Mountain beavers are considered pests in areas of the Pacific Northwest because of the extensive damage they cause to forest trees due to basal-grinding (removal of bark), branch cutting, or clipping small saplings and seedlings. This damage often poses a problem for forest management and reforestation when smaller seedlings are buried or uprooted during mountain beaver feeding and can result in tree deformities, growth suppression, and mortality. The United States Forest Service has maintained a program to locally exterminate the mountain beaver due to beavers causing economic damage to commercial reforestation. Damage control measures taken to protect forest trees by controlling the mountain beaver population include trapping, placing toxic baits, and placing physical barriers (e.g., plastic mesh tubes) around the base of an individual tree.

==Breeding==
The breeding season is between January and March, with two or three young born February to April. The ovulation period lasts a few weeks and gestation lasts for a month.

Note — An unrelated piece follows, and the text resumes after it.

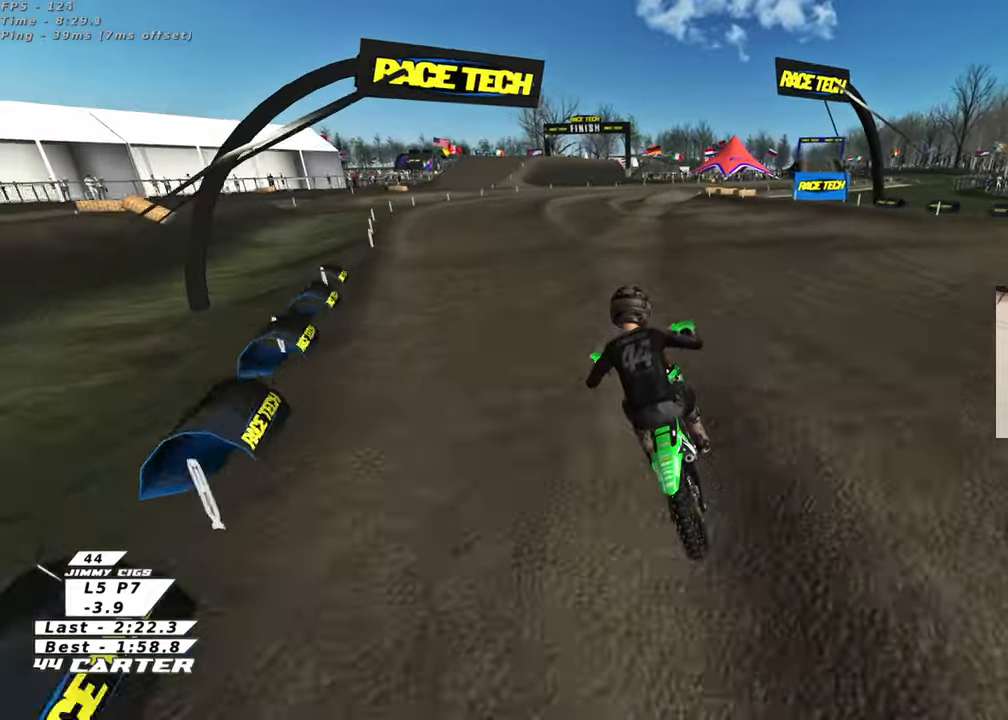
{"buttons": [], "left_stick": "right", "right_stick": "center", "events": [[50, "A", "down"], [183, "A", "up"], [283, "left_stick", "center"], [417, "X", "down"], [433, "left_stick", "right"], [500, "X", "up"]]}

The young are born hairless, pink, and blind. They are weaned at 6 to 8 weeks and leave the burrow soon after. Lifespans are 5 to 10 years – fairly long for rodents. They are not social, though home ranges can overlap. While mountain beavers are generally solitary creatures, they may form groups due to suitable habitat and food resources being in a small area; population densities vary widely because of this.

==Status and conservation==

The IUCN lists the mountain beaver as a species of least concern. However, one subspecies, the Point Arena mountain beaver (A. r. nigra) of California, is considered endangered by the U.S. Fish and Wildlife Service, and Critically Imperiled by NatureServe. Originally listed in 1991, the Point Arena mountain beaver is distinguished by its black colouration and by characteristic body proportions, including a smaller overall size. The principal threat to this subspecies is habitat loss and fragmentation; its remaining range comprises a disjunct region of 24 mi2 in western Mendocino County.